Values can be seen as Singleton types. The key difference is the universe they live in. In the universe of types, the level one level below is perceived as a value. Similarly, in the universe of kinds, types appear to be values.

> Basically, 'value' would be a special constraint on a type parameter in normal parametric polymorphism implementations

Yes this is a level constraint.

> But I guess, the same issue of "which refinement types can be defined, while keeping everything decidable" remains as an issue.

If you're dealing with fully computable types. Nothing is decidable.

> Also how to handle runtime values? That will require type assertions, just like union types? Or is it only a compile time concept and there is no runtime instantiations. Only some kind of const generics?

A compiler with dependent types is essentially producing programs that are itself embedded with its input. There cannot be a distinction between runtime and compel time. Because in general type checking requires you to be able to run a program. The compilation essentially becomes deciding which parts you want to evaluate and which parts you want to defer until later.

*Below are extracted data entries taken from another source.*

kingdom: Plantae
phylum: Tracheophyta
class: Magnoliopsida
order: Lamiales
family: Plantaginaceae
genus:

> A typeof function could be an example of dependent type though? Even at runtime?

Typeof is just const.

Typeof: (T : type) -> (x:T) -> Type

Final note: I've written some compilers for toy dependently typed languages. By far dependent typing makes both the language and the compiler easier not harder. This is because Haskell and c++ and other languages with type systems and metaprogramming or generics actually have several languages: the value language that we are familiar with, but also the type language.

In Haskell, this is the class/instance language which is another logic programming language atop the lambda calculus language. This means to write a Haskell compiler you have to write a compiler for Haskell and the logic programming language (which is turing complete btw) that is the type language

Similarly in c++, you have to implement c++ AND the template system which is a functional programming language with incredibly confusing semantics.

On the other hand for a dependently typed language, you just write one language... The types are talked about in the same way as values. The only difficulty is type inference. However, an explicit dependently typed language is actually the easiest typed compiler to write because it's literally just checking for term equality which is very easy! On the other hand with a dependent language, type inference is never going to be perfect so you're a lot freer to make your own heuristic decisions and forego HM-like perfection.